Membangun Budaya Baru Menuju Indonesia ASRI
Gerakan Indonesia ASRI yang digelorakan oleh Pemerintah Kabupaten Luwu diharapkan mampu menumbuhkan budaya baru di tengah masyarakat. Budaya ini mencakup kesadaran dan etika lingkungan yang kuat, di mana setiap individu merasa bertanggung jawab terhadap kebersihan dan kelestarian alam. Ini merupakan langkah penting untuk memperbaiki hubungan manusia dengan alam yang seringkali terabaikan.
Momentum Hari Lingkungan Hidup Sedunia menjadi ajang untuk menanamkan tanggung jawab lingkungan bagi generasi mendatang. Melalui gerakan ini, Pemkab Luwu ingin memastikan bahwa generasi penerus dapat mewarisi lingkungan yang sehat dan lestari. Visi ini juga terhubung dengan target besar Indonesia Emas 2045, di mana pembangunan berkelanjutan menjadi salah satu pilar utamanya.
Partisipasi aktif masyarakat adalah kunci utama keberhasilan gerakan ini. Pemerintah memandang masyarakat sebagai garda terdepan dalam menjaga lingkungan, dan sinergi antara pemerintah pusat serta daerah sangat dibutuhkan. Kolaborasi ini diharapkan dapat menjadikan Indonesia sebagai climate leader melalui aksi-aksi sederhana yang dimulai dari setiap rumah tangga.

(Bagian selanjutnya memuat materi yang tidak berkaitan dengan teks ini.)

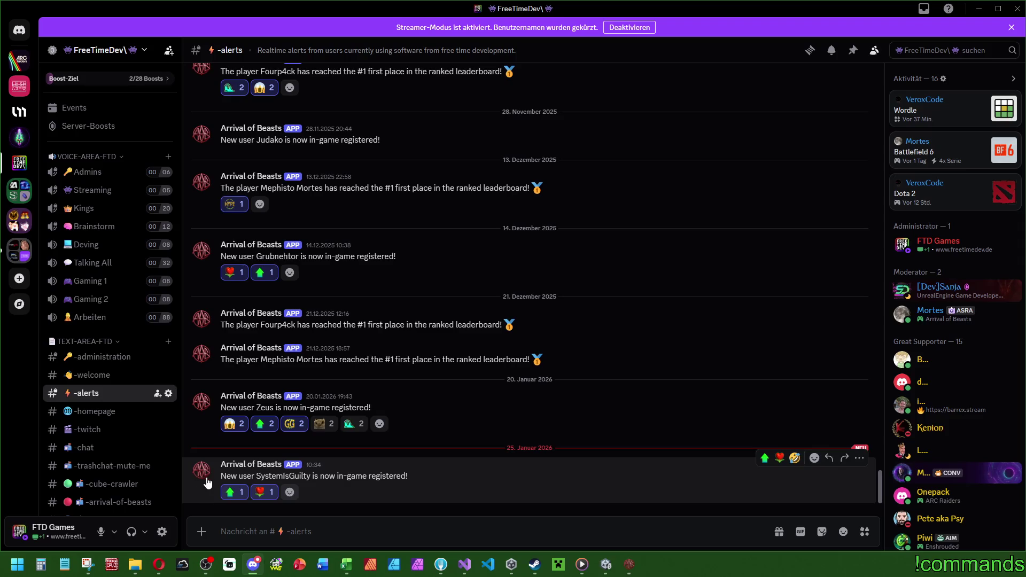
{"action": "left_click_drag", "start_coordinate": [222, 476], "coordinate": [371, 480]}
{"action": "left_click", "coordinate": [415, 483]}
{"action": "left_click", "coordinate": [977, 9]}
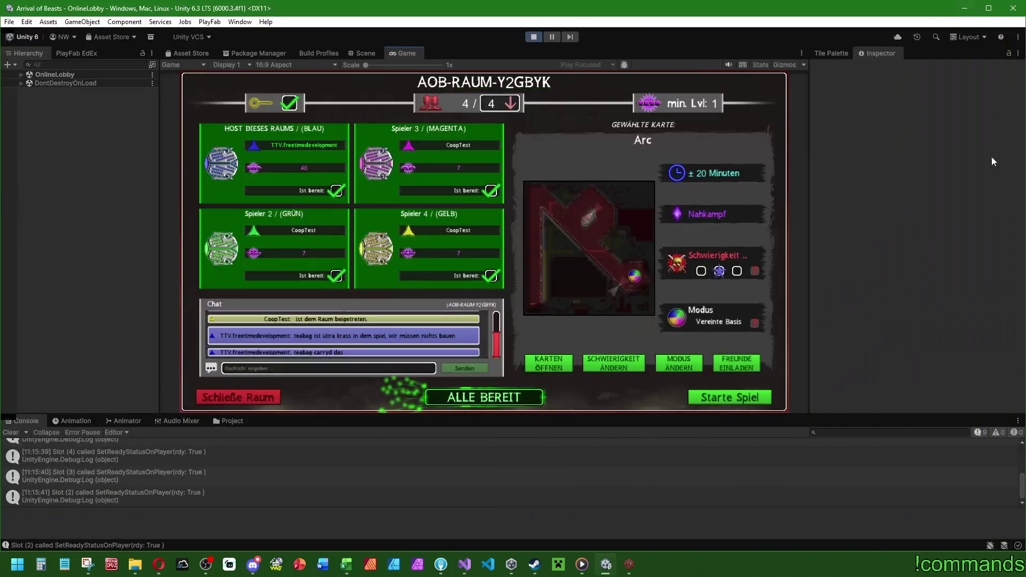
Step: Start the Arc match, inspect the shared base's stats, spawn the host's player and pan the camera
{"action": "left_click", "coordinate": [710, 378]}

Dampak Nyata dan Sinergi Lingkungan
Antusiasme masyarakat Kabupaten Luwu terhadap gerakan bersih lingkungan telah menunjukkan hasil yang konkret. Setelah pelaksanaan kerja bakti yang digelar usai apel peringatan Hari Lingkungan Hidup, Kepala Dinas Lingkungan Hidup Kabupaten Luwu, Iqbal Halwi, melaporkan pencapaian signifikan. Sebanyak 2,7 ton sampah berhasil dikumpulkan dan ditimbang untuk dibawa ke TPA.
Angka ini menjadi bukti nyata tingginya partisipasi dan kesadaran masyarakat dalam mendukung aksi bersih lingkungan. Keberhasilan pengumpulan sampah ini menunjukkan bahwa gerakan pemilahan sampah rumah tangga memiliki potensi besar untuk mengurangi timbunan sampah secara keseluruhan. Ini juga mencerminkan komitmen Pemkab Luwu dan warganya dalam menjaga kebersihan serta kelestarian alam.
Pencapaian ini diharapkan dapat menjadi motivasi bagi daerah lain untuk mengimplementasikan program serupa. Sinergi antara pemerintah daerah, masyarakat, dan berbagai pihak terkait akan terus diperkuat. Dengan demikian, upaya kolektif ini dapat berkontribusi pada pencapaian tujuan lingkungan nasional dan global, menjadikan Indonesia lebih bersih dan lestari.